Folha de S.Paulo

Entidades dizem que Simples Nacional é prejudicad­o pela reforma da Câmara

Texto busca limitar uso de crédito tributário; proposta alternativ­a quer ampliar direito ao benefício

- Eduardo Cucolo

são paulo Apesar de a reforma tributária que tramita na Câmara prever a manutenção do Simples Nacional, parlamenta­res e entidades do setor de serviços avaliam que a proposta pode prejudicar micro e pequenas empresas.

Há pelo menos três emendas apresentad­as por deputados, com apoio de entidades privadas, que tratam do Simples. Uma para ampliar o programa, outra para restringi-lo e uma terceira que pode até reduzir a carga tributária de quem está nesse regime.

É esse o caso de uma emenda apresentad­a pelo deputado federal Laércio Oliveira (PP-SE), que acatou uma sugestão do Sescon-SP (sindicato das empresas contábeis de São Paulo), apresentad­a em audiência pública na Câmara. Ele propõe que essas empresas possam abater créditos tributário­s do imposto que têm a pagar.

A proposta de reforma da Câmara (PEC 45) unifica cinco tributos (PIS, Cofins, IPI, ICMS e ISS), que darão origem ao IBS (Imposto sobre Bens e Serviços). Também permite que as empresas possam receber como crédito o imposto pago por seus fornecedor­es, além de gerarem créditos para empresas que compram seus produtos.

Pelo texto da Câmara, os contribuin­tes do Simples terão duas opções.

Todos continuam no regime diferencia­do para o pagamento de IRPJ/CSLL e contribuiç­ões sobre a folha de pagamento. Mas poderão escolher como vão recolher os tributos que fazem parte do IBS.

A primeira opção é fazer o pagamento dentro do próprio Simples, com a alíquota atual. Nesse caso, a empresa não pode se apropriar de crédito do imposto nem transferi-lo a terceiros.
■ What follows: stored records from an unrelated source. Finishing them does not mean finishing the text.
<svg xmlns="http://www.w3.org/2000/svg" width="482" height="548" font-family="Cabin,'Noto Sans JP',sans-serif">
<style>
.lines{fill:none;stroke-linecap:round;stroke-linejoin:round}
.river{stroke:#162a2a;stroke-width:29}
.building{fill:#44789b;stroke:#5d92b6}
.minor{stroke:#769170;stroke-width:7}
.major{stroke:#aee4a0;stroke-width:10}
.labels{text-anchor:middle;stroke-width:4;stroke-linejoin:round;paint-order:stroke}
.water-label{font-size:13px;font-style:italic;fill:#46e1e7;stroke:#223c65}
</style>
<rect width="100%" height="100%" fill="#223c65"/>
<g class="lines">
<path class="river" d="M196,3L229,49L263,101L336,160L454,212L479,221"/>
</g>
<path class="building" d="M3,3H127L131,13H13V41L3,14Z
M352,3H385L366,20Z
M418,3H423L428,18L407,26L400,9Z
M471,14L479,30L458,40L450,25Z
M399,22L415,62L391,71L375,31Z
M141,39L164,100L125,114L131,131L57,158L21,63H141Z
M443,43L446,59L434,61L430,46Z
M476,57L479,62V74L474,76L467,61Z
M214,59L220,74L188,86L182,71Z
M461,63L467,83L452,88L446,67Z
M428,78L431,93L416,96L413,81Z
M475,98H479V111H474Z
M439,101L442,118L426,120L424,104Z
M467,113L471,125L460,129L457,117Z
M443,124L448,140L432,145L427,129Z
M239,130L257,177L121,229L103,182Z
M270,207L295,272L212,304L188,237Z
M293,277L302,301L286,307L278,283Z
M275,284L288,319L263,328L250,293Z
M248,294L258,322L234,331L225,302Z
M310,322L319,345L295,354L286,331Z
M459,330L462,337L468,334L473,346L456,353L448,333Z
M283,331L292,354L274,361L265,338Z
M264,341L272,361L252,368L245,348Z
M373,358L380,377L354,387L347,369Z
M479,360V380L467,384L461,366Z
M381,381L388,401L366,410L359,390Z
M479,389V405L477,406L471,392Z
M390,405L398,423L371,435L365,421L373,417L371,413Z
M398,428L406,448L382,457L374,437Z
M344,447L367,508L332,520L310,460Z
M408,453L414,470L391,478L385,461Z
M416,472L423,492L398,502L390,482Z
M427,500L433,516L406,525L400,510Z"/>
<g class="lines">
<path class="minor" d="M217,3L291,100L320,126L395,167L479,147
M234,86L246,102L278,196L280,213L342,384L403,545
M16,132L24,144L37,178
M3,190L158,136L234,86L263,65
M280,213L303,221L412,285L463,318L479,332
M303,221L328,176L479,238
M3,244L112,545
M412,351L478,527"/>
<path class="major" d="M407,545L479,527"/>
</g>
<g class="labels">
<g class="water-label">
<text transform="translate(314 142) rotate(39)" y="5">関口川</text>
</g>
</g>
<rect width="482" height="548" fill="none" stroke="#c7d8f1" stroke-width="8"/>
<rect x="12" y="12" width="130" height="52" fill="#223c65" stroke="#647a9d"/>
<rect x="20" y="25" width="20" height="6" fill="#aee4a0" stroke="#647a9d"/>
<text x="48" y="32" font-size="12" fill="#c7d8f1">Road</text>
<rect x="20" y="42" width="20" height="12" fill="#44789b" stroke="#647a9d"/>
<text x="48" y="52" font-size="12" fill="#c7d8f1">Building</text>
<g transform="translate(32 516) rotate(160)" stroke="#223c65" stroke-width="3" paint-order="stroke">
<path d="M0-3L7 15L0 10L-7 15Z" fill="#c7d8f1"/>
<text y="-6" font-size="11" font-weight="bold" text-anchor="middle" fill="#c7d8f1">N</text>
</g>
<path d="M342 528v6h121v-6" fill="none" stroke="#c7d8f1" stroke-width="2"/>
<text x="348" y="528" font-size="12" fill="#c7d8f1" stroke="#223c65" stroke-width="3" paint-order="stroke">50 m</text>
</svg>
Outra opção é recolher a parcela do IBS de forma separada, com uma alíquota maior, mas com direito a crédito tributário, tanto para reduzir o valor a ser pago como para transferir o benefício para empresas que utilizam seus produtos como insumos.
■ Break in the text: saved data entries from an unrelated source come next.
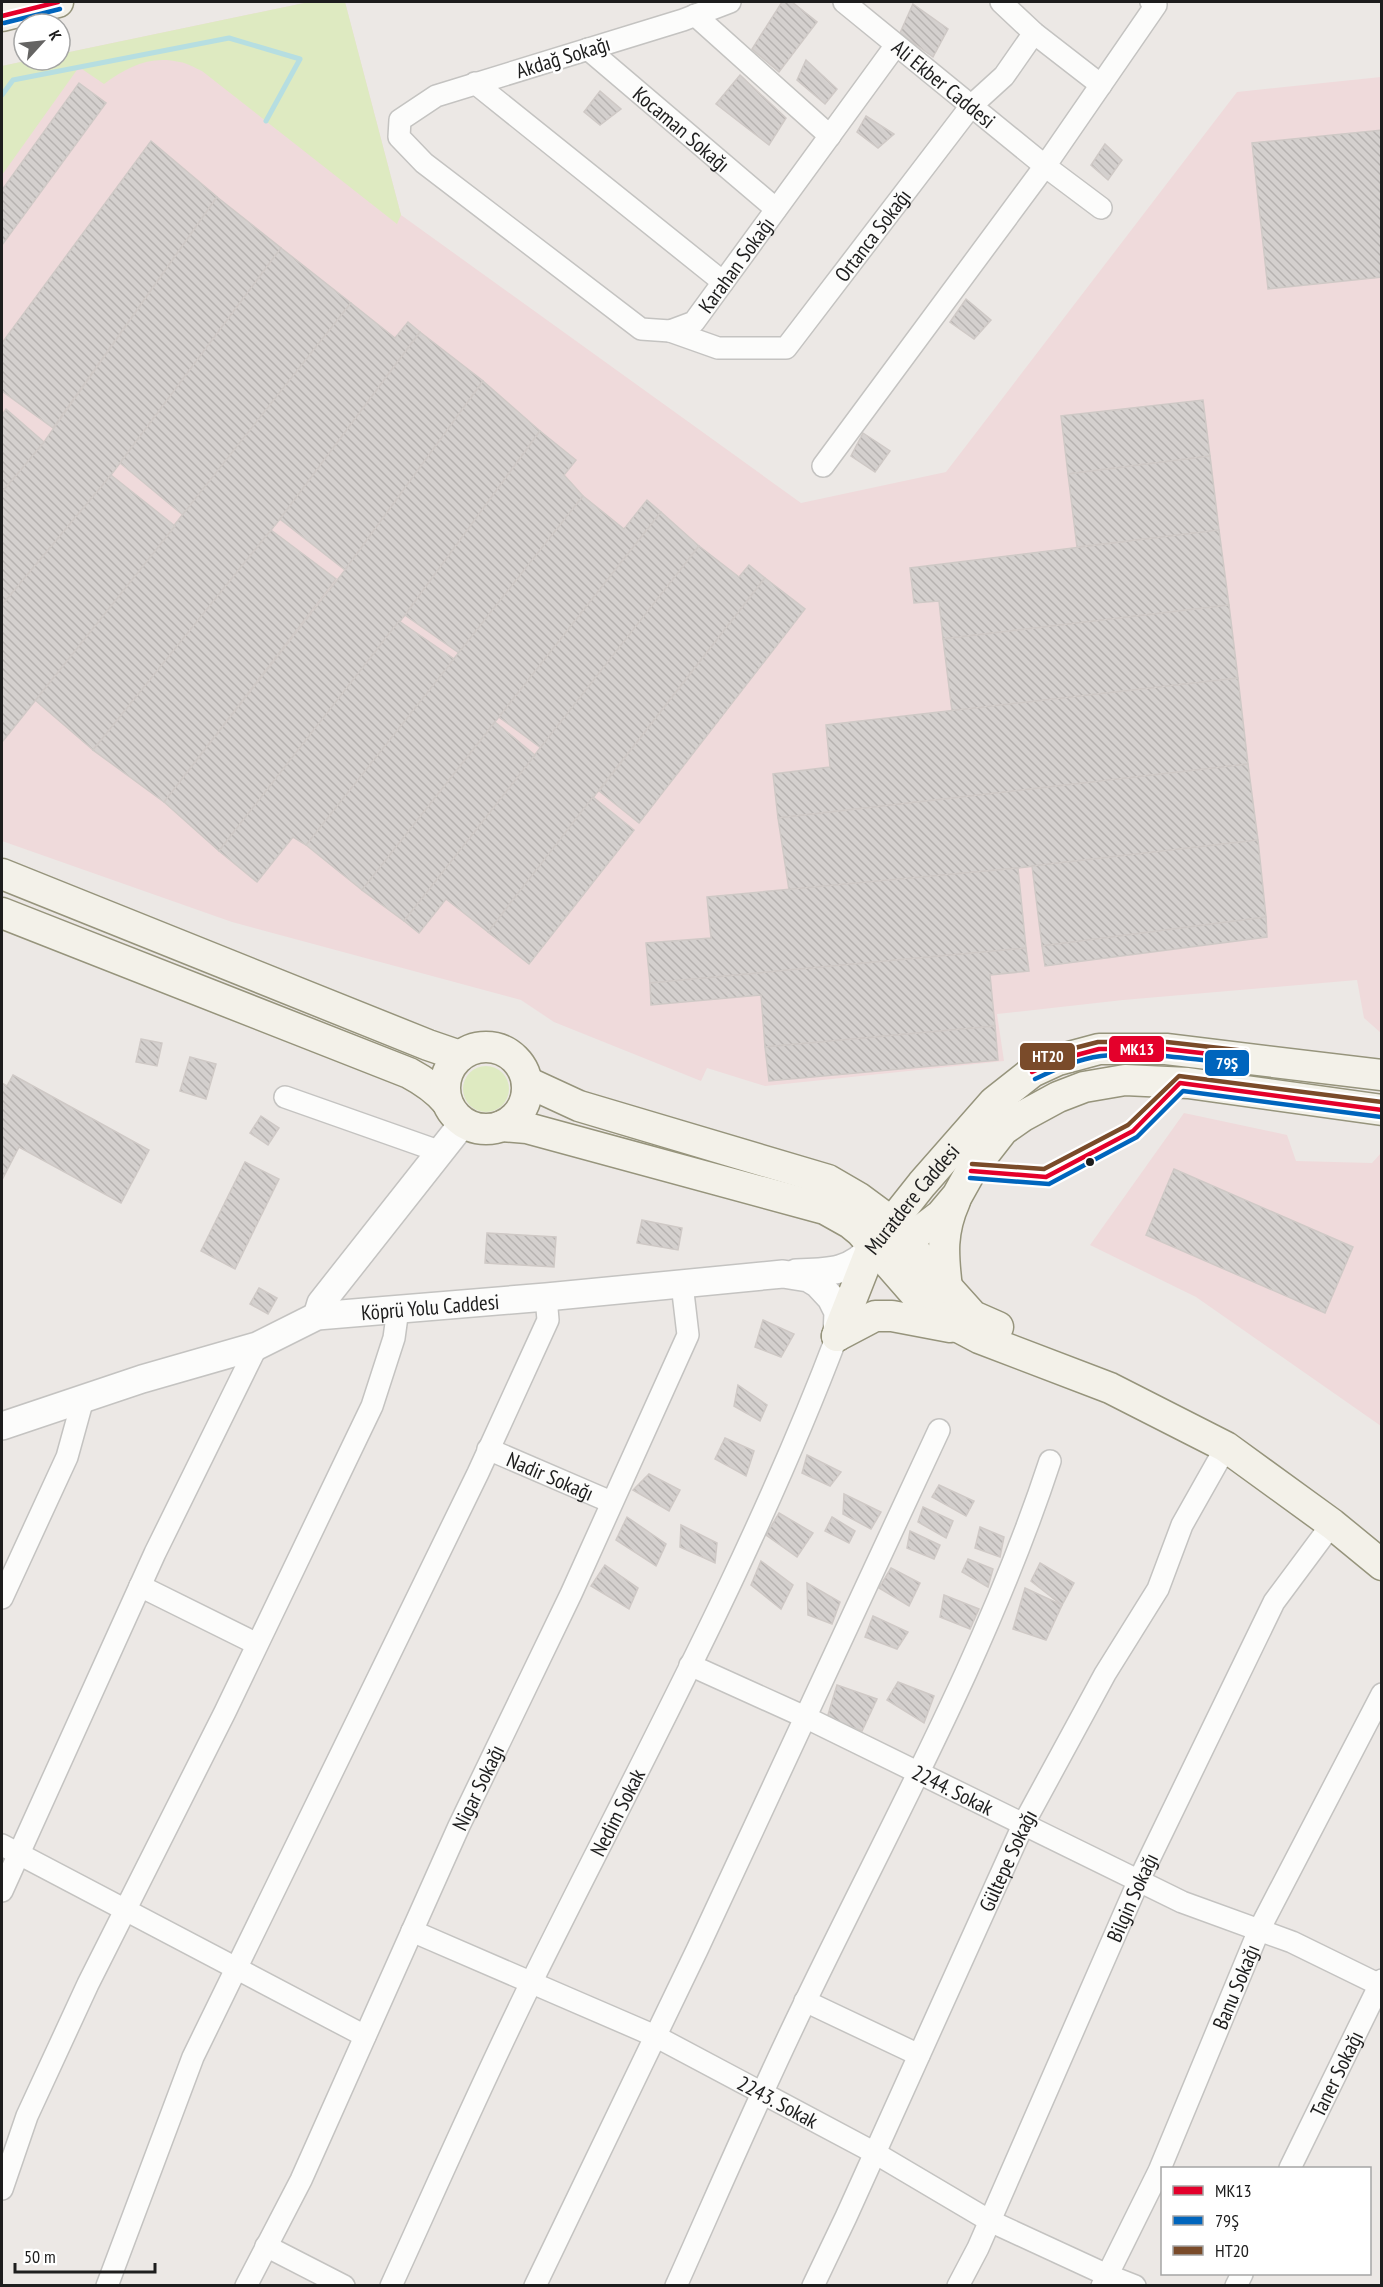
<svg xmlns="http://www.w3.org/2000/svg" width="1383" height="2287" viewBox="0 0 1383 2287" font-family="'PT Sans Narrow',sans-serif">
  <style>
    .commercial { fill: #efdadb }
    .grass { fill: #deeac1 }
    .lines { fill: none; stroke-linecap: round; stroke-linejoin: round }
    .stream { stroke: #b6dee1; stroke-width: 5 }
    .building { fill: url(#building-back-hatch); stroke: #cfc9c6; stroke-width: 1.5 }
    .minor-casing { stroke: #c4c3c1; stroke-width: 24 }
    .tertiary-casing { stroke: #c4c3c1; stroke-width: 30 }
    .secondary-casing { stroke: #96947c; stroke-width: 33 }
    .minor { stroke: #fcfcfb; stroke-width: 21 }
    .tertiary { stroke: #fcfcfb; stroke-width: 27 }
    .secondary { stroke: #f3f1e9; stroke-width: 30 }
    .bus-1-casing { stroke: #fff; stroke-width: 9 }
    .bus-2-casing { stroke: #fff; stroke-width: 9 }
    .bus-3-casing { stroke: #fff; stroke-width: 9 }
    .bus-1 { stroke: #e4002b; stroke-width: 4.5 }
    .bus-2 { stroke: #0065bd; stroke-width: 4.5 }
    .bus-3 { stroke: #7a4b2a; stroke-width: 4.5 }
    .bus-dot { fill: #1d1d1d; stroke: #fff; stroke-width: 2 }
    .labels { text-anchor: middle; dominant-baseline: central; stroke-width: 5; stroke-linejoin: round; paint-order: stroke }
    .street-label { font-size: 21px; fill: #1d1d1d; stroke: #fff }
    .line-badge { stroke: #fff; stroke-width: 2 }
    .badge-label { font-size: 16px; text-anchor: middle; font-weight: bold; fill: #fff }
  </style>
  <defs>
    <pattern id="building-back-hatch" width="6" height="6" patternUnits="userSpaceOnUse" patternTransform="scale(1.5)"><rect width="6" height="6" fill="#d4d0ce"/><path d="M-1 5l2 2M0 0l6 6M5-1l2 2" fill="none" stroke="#b6b2b0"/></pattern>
  </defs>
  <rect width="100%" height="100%" fill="#ece8e5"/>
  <g class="commercial">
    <path d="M309,2h36l56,213 400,288 145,-31 291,-380 144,-15v956l-17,-15 -7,-38 -234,20 -126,14 7,47 -239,25 -58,-18 -6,13 -147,-59 -33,-22 -289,-78 -230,-81v-775l28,-6h30v-6z"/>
    <path d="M1184,1113l103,22 9,26 76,2 9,-10v273l-185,-129 -106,-52z"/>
  </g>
  <g class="grass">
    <path d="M309,2h36l56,213 -4,9 -195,-153c-7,-3 -15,-8 -22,-9 -30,-7 -53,5 -76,22l-25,-17 -77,108v-109l28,-6h30v-6z"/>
    <circle cx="486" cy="1089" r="23"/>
  </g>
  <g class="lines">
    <path class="stream" d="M2,95l11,-15 216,-42 71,21 -34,62"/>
  </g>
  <g class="building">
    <path d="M782,2h10l25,20 -38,50 -27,-23z"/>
    <path d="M913,4l35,25 -15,28 -33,-24z"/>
    <path d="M806,60l31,29 -12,15 -28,-24z"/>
    <path d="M740,75l46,43 -17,27 -53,-41z"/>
    <path d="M79,83l27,20 -104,142v-55z"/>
    <path d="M600,91l21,18 -21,16 -16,-13z"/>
    <path d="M866,116l28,18 -16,14 -21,-16z"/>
    <path d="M1382,130v147l-114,12 -16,-146z"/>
    <path d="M151,141l66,56 -164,231 -51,-37v-48z"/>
    <path d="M1105,144l17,16 -14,20 -17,-15z"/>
    <path d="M217,197l64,51 -170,227 -109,130v-113l42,-50z"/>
    <path d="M281,248l70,55 -168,212 -63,-52z"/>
    <path d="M966,299l25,21 -17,19 -24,-17z"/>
    <path d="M351,303l44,35 13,-16 12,10 -140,187 -187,231 -58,-50z"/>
    <path d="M420,332l63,49 -138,189 -65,-51z"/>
    <path d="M483,381l57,50 -135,184 -186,236 -55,-49 181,-232z"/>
    <path d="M1203,400l7,56 -142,18 -7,-58z"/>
    <path d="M6,409l38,33 -42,50v-77z"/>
    <path d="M540,431l36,29 -12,15 19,21 -124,157 -54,-38z"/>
    <path d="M863,433l27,18 -15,21 -24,-16z"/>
    <path d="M1210,456l9,74 -142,17 -9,-73z"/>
    <path d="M111,475l64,51 -173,216v-137z"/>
    <path d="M583,496l41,33 23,-29 14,12 -299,378 -56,-45z"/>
    <path d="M661,512l38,34 -158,202 -42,-31z"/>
    <path d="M271,530l65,49 -172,223 -71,-52z"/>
    <path d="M1219,530l10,75 -286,34 -4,-38 -25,2 -4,-35z"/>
    <path d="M699,546l40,31 10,-12 16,13 -277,354 -42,-33 -27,34 -15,-12z"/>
    <path d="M765,578l40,31 -166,214 -40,-32z"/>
    <path d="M1229,605l9,73 -286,33 -9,-72z"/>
    <path d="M399,621l55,38 -148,186 -13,-8 -36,45 -38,-31z"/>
    <path d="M1238,678l10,86 -470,54 -5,-44 57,-7 -4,-42z"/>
    <path d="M495,722l40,33 -131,166 -42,-31z"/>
    <path d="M1248,764l10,76 -240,28 -229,22 -11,-72z"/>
    <path d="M593,797l41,33 -105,134 -41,-32z"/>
    <path d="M1258,840l8,77 -224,29 -10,-80z"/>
    <path d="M1018,868l8,80 -376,35 -4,-40 65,-5 -4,-41z"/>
    <path d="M1266,917l1,20 -222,29 -3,-20z"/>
    <path d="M1026,948l3,23 -39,4 5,51 -230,21 -4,-52 -110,10 -1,-22z"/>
    <path d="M995,1026l3,34 -229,21 -4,-34z"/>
    <path d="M141,1039l21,4 -5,23 -21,-4z"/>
    <path d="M190,1057l26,7 -10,35 -26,-8z"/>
    <path d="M13,1075l136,75 -28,53 -102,-56 -17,33v-97l5,3z"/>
    <path d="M261,1116l18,12 -11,17 -18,-12z"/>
    <path d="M245,1162l34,17 -44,90 -34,-18z"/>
    <path d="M1174,1169l179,78 -28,66 -179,-78z"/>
    <path d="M642,1220l40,8 -4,22 -41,-7z"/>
    <path d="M487,1233l69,4 -2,30 -69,-4z"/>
    <path d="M259,1288l18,10 -9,16 -18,-10z"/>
    <path d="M763,1320l31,14 -13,23 -26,-10z"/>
    <path d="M738,1385l29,20 -7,16 -26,-15z"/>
    <path d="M725,1438l29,13 -8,25 -31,-17z"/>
    <path d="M807,1455l34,17 -11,14 -28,-13z"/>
    <path d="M649,1474l31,16 -11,21 -36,-21z"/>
    <path d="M939,1485l35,16 -8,15 -34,-19z"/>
    <path d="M844,1494l37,18 -10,17 -28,-15z"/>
    <path d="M923,1507l30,14 -7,17 -28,-16z"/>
    <path d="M779,1513l34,20 -16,24 -31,-22z"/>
    <path d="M627,1517l39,27 -10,22 -40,-26z"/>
    <path d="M832,1517l23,14 -6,12 -24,-12z"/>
    <path d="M681,1525l36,18 -2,20 -35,-16z"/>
    <path d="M980,1527l24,10 -4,20 -25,-9z"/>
    <path d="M910,1531l30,14 -6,14 -27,-11z"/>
    <path d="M968,1559l25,10 -5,18 -26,-15z"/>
    <path d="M761,1561l32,24 -12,24 -30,-24z"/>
    <path d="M1040,1563l34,20 -12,22 -31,-24z"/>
    <path d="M605,1565l33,23 -9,21 -38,-23z"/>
    <path d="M891,1568l29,15 -11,23 -30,-18z"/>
    <path d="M807,1583l33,19 -8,22 -24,-9z"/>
    <path d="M1025,1588l37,17 -16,35 -33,-11z"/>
    <path d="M944,1595l35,14 -9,20 -30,-12z"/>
    <path d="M873,1616l35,16 -11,17 -32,-12z"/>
    <path d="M898,1682l36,14 -10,27 -37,-23z"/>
    <path d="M837,1685l40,14 -15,32 -35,-13z"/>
  </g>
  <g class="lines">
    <g class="minor-casing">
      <g id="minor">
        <path id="s1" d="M730,2l-47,18 -247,76 -36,24 -1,17 25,26 217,166 29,2 24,-9 202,-277"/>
        <path id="s2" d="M844,2l201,164 56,42"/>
        <path d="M1001,2l33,31 67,52"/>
        <path d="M695,15l135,121"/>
        <path id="s3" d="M588,49l188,160"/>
        <path d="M475,83l248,199"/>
        <path id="s4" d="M670,331l48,17h68l185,-242 33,-30 30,-43"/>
        <path d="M823,466l222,-300 111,-161 -5,-3"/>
        <path d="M285,1097l156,55"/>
        <path id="s5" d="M488,1449l123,53"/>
        <path d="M140,1586l117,58"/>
        <path d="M2,1598l65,-141 16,-58"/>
        <path id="s6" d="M690,1665l115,52 377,185 110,40 90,44"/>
        <path d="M2,1845l363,191"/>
        <path d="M2,1891l153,-338 102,-207"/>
        <path id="s7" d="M412,1931l243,105 220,117 115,68 117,54 28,11"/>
        <path d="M805,2001l114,54"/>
        <path id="s8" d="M1290,2168l92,-188"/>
        <path d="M2,2189l25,-73 61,-132 137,-272 147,-306 22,-68 4,-29"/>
        <path d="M266,2246l78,40"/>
        <path d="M107,2286l86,-229 285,-584 70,-153 -2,-23"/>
        <path id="s9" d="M246,2286l55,-106 158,-354 112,-232 117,-259 -6,-51"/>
        <path id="s10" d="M391,2286c47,-103 92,-206 142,-307 105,-212 220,-421 304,-643"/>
        <path d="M535,2286l162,-336 242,-520"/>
        <path d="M676,2286c43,-96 84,-192 130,-286 86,-178 182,-350 244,-539"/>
        <path id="s11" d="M813,2286l33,-69 178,-394 81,-149 53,-85 24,-64 44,-78"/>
        <path id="s12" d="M958,2286l20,-38 161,-368 135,-278 58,-78"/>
        <path id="s13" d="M1102,2286l57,-115 100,-241 123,-236"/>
        <path d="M1236,2286l6,-12"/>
      </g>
    </g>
    <g class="tertiary-casing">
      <g id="tertiary">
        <path d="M796,1273c31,-1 55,0 76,-26"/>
        <path d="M317,1316l4,-13 142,-180"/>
        <path id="s14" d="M2,1426l140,-47 115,-33 60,-30 229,-19 237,-23 25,4 10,6 13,14 7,14 -1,24"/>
      </g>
    </g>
    <g class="secondary-casing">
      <g id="secondary">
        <path d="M2,16l56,-14"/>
        <path d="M2,874l426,171 32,11"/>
        <path d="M2,913l407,160c15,8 27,16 38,29"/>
        <circle cx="486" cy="1088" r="41"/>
        <path d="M527,1082l52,24 249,74 31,18 23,17 91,101 25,11"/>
        <path d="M502,1126l25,2 298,81 25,14 11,9 57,65 23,21 38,20 131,50 116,59 106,77 50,41"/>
        <path d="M887,1247l20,-6 34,-26 16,-19 14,-25 32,-41 20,-14 35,-19 26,-10 41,-7 63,3 194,27"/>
        <path d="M947,1288c-4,-33 -6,-56 8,-87"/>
        <path id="s15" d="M837,1336l35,-89 50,-63 72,-82 38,-30 26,-12 41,-11h67l216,26"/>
        <path d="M837,1336l38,-20h17l58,11"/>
      </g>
    </g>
    <use href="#minor" class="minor"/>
    <use href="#tertiary" class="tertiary"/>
    <use href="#secondary" class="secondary"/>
    <g class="bus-1-casing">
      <g id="bus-1">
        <path d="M2,16l56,-14"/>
        <path d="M1032,1072l26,-12 41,-11h67l79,9"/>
        <path d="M971,1171l75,6 87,-46 47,-48 202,27"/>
      </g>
    </g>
    <g class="bus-2-casing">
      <g id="bus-2">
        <path d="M4,23l56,-14"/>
        <path d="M1035,1079c21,-10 43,-20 66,-23 47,-5 96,4 143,9"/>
        <path d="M970,1178l79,6 88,-47 46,-46 198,26"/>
      </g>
    </g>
    <g class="bus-3-casing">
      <g id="bus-3">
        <path d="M1029,1065l26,-12 43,-11h69l79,9"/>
        <path d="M972,1164l72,5 84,-44 51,-49 203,26"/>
      </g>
    </g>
    <use href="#bus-1" class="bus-1"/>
    <use href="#bus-2" class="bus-2"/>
    <use href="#bus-3" class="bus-3"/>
  </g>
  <circle class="bus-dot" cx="1090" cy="1162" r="5"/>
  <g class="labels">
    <g class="street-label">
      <text transform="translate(563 57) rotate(-17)">Akdağ Sokağı</text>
      <text stroke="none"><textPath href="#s2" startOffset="129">Ali Ekber Caddesi</textPath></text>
      <text stroke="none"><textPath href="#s3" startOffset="123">Kocaman Sokağı</textPath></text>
      <text stroke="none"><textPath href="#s4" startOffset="261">Ortanca Sokağı</textPath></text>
      <text stroke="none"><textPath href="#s1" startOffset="804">Karahan Sokağı</textPath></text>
      <text stroke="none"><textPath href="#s15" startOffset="158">Muratdere Caddesi</textPath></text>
      <text stroke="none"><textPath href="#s14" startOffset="448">Köprü Yolu Caddesi</textPath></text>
      <text stroke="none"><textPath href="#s5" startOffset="68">Nadir Sokağı</textPath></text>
      <text stroke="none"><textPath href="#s9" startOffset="550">Nigar Sokağı</textPath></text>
      <text stroke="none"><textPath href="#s6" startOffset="291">2244. Sokak</textPath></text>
      <text stroke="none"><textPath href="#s10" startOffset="525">Nedim Sokak</textPath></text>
      <text stroke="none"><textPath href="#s11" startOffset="468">Gültepe Sokağı</textPath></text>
      <text stroke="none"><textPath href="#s12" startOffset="426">Bilgin Sokağı</textPath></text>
      <text stroke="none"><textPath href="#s13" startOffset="328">Banu Sokağı</textPath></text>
      <text stroke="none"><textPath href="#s8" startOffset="105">Taner Sokağı</textPath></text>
      <text stroke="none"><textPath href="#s7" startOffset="404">2243. Sokak</textPath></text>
    </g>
  </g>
  <g class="line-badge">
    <rect x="1108" y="1035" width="57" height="28" rx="6" fill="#e4002b"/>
    <rect x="1019" y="1042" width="57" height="29" rx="6" fill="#7a4b2a"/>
    <rect x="1204" y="1049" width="46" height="28" rx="6" fill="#0065bd"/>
  </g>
  <g class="badge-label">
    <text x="1137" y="1055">MK13</text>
    <text x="1048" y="1062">HT20</text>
    <text x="1227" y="1069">79Ş</text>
  </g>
  <rect width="1383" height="2287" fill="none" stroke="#1d1d1d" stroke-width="6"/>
  <rect x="1161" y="2167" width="210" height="108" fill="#ffffff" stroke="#a5a5a5" stroke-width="1.5"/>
  <rect x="1173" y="2186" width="30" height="9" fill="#e4002b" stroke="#a5a5a5" stroke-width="1.5"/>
  <text x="1215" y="2197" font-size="18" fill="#1d1d1d">MK13</text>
  <rect x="1173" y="2216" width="30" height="9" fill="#0065bd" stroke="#a5a5a5" stroke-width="1.5"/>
  <text x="1215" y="2227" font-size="18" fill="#1d1d1d">79Ş</text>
  <rect x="1173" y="2246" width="30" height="9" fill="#7a4b2a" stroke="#a5a5a5" stroke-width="1.5"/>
  <text x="1215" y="2257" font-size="18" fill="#1d1d1d">HT20</text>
  <g transform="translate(42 42) rotate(63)"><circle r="28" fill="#ffffff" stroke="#a5a5a5" stroke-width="1.5"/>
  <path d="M0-4.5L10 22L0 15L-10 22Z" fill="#656463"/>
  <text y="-9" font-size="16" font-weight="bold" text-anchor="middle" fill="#1d1d1d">K</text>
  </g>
  <path d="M15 2263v9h140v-9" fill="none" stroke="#1d1d1d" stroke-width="3"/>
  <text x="24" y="2263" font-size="18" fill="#1d1d1d" stroke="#ffffff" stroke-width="4.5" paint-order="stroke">50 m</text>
</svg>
A emenda elaborada pelo Sescon-SP permite que haja crédito tributário em qualquer uma dessas duas hipóteses. De acordo com a entidade, a parcela da alíquota do Simples referente aos tributos que serão unificados varia de 4,65% a 6,61%, a depender do setor. A alíquota nominal estimada para o IBS é de 25%, mas pode ser reduzida a partir dos créditos recebidos.

O economista do CCiF (Centro de Cidadania Fiscal) Bernard Appy, um dos autores da PEC 45, diz que, para as empresas do Simples que estão no meio da cadeira produtiva, ou seja, compram insumos e são fornecedor­as, a melhor opção é entrar no regimento de débito e crédito do IBS.

Para a maioria dessas empresas, que atuam direto com o consumidor final, o melhor é continuar a recolher todos os tributos dentro do Simples.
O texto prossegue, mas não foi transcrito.